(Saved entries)
● ● ●
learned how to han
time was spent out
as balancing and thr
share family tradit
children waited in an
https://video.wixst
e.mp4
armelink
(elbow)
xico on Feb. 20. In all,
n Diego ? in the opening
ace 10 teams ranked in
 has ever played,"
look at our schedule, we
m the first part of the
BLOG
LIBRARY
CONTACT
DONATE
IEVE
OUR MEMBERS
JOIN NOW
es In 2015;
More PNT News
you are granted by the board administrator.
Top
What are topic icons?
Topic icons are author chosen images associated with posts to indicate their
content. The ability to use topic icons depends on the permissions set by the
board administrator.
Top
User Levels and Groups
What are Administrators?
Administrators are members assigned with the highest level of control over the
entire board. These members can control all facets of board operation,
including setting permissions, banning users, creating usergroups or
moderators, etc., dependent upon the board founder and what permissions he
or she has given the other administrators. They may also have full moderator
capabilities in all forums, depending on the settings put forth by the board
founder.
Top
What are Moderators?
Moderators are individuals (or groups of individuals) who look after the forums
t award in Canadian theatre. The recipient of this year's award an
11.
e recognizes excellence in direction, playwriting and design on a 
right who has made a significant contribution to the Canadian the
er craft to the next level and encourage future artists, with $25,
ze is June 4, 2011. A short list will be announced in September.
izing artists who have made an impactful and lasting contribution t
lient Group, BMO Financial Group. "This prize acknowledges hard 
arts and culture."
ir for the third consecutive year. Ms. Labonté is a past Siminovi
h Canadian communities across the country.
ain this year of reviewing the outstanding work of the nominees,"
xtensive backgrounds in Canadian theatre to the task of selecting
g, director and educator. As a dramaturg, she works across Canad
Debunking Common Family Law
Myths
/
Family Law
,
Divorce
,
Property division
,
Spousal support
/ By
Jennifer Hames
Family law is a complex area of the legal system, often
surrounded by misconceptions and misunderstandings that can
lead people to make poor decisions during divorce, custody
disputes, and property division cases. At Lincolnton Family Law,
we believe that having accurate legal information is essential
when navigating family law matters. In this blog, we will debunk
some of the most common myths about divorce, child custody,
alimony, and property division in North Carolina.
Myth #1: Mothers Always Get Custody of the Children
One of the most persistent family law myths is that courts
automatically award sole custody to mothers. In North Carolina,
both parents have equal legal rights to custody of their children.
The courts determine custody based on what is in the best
● ● ●
## [Task to complete]
Up to and including the line with "What are Administrators?", please return the records exactly, beginning from their first line.

## [Written solution]
learned how to han
time was spent out
as balancing and thr
share family tradit
children waited in an
https://video.wixst
e.mp4
armelink
(elbow)
xico on Feb. 20. In all,
n Diego ? in the opening
ace 10 teams ranked in
 has ever played,"
look at our schedule, we
m the first part of the
BLOG
LIBRARY
CONTACT
DONATE
IEVE
OUR MEMBERS
JOIN NOW
es In 2015;
More PNT News
you are granted by the board administrator.
Top
What are topic icons?
Topic icons are author chosen images associated with posts to indicate their
content. The ability to use topic icons depends on the permissions set by the
board administrator.
Top
User Levels and Groups
What are Administrators?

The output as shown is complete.